Scientists have developed a machine learning algorithm that may help find the original hosts of viruses. It is hoped that the new tool could help inform preventive measures against deadly diseases.
The new research, led by the University of Glasgow, uses a new algorithm designed to use viral genome sequences to predict the likely natural host for a broad spectrum of RNA viruses – the viral group that most often jumps from animals to humans.
The paper, co-authored by Simon Babayan, Richard Orton and Daniel Streicker, ‘Predicting reservoir hosts and arthropod vectors from evolutionary signatures in RNA virus genomes’ is published in Science.
Accelerating virus analysis
Finding the source of viruses from genome sequences can take years of intensive field research and laboratory work. These delays can make it difficult to implement preventive measures such as vaccinating the animal sources of disease or preventing dangerous contact between species.
Researchers studied the genomes of over 500 viruses to train machine learning algorithms to match patterns embedded in the viral genomes to their animal origins.
These models were able to accurately predict which animal reservoir host each virus came from, whether the virus required the bite of a blood-feeding vector and, if so, whether the vector is a tick, mosquito, midge, or sandfly.

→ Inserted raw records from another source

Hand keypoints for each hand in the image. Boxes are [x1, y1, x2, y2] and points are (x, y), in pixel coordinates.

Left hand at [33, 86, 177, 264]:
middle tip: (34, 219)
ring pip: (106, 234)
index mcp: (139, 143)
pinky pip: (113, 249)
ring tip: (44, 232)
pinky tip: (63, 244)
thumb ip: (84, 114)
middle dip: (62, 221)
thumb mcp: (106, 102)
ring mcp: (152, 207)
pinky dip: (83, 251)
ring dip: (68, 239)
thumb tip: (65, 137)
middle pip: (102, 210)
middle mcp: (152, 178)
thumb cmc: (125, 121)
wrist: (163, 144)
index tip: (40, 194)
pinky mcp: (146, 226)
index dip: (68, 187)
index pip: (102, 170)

Next, researchers applied the models to viruses for which the hosts and vectors are not yet known, such as Crimean Congo Hemorrhagic Fever, Zika and MERS. The model-predicted hosts often confirmed the current best guesses in each field.
The research found that two of the four species of Ebola which were presumed to have a bat reservoir actually had equal or stronger support as primate viruses, which could point to a non-human primate, rather than a bat, source of some Ebola outbreaks.
Dr Daniel Streicker, the senior author of the study from the MRC-University of Glasgow Centre for Virus Research and Institute of Biodiversity, Animal Health and Comprative Medicine, said:
“Genome sequences are just about the first piece of information available when viruses emerge, but until now they have mostly been used to identify viruses and study their spread.
“Being able to use those genomes to predict the natural ecology of viruses means we can rapidly narrow the search for their animal reservoirs and vectors, which ultimately means earlier interventions that might prevent viruses from emerging all together or stop their early spread.”
The researchers are now developing a web application that will allow scientists from anywhere in the world to submit their virus sequences and get rapid predictions for reservoir hosts, vectors and transmission routes.
Internet of Business says
AI is fast gaining traction in healthcare, particularly in diagnostics, where the technology is able to spot patterns and anomalies in medical scans that a human healthcare professional might miss.
Yet, using machine learning to predict virus hosts, based on evolutionary signatures in their genomes, is also showing clear potential – taking healthcare AI use cases outside the hospital.
The prospect of more quickly identifying a viruses source could play a key part in quickly combating the rapid spread of viruses by better understanding their origins.
The vast quantities of data associated for DNA and RNA make them candidates for AI training and analysis. We expect to see further advancements into the use of AI in DNA research in the near future, and with it the ethical questions that greater insight into DNA will undoubtedly raise.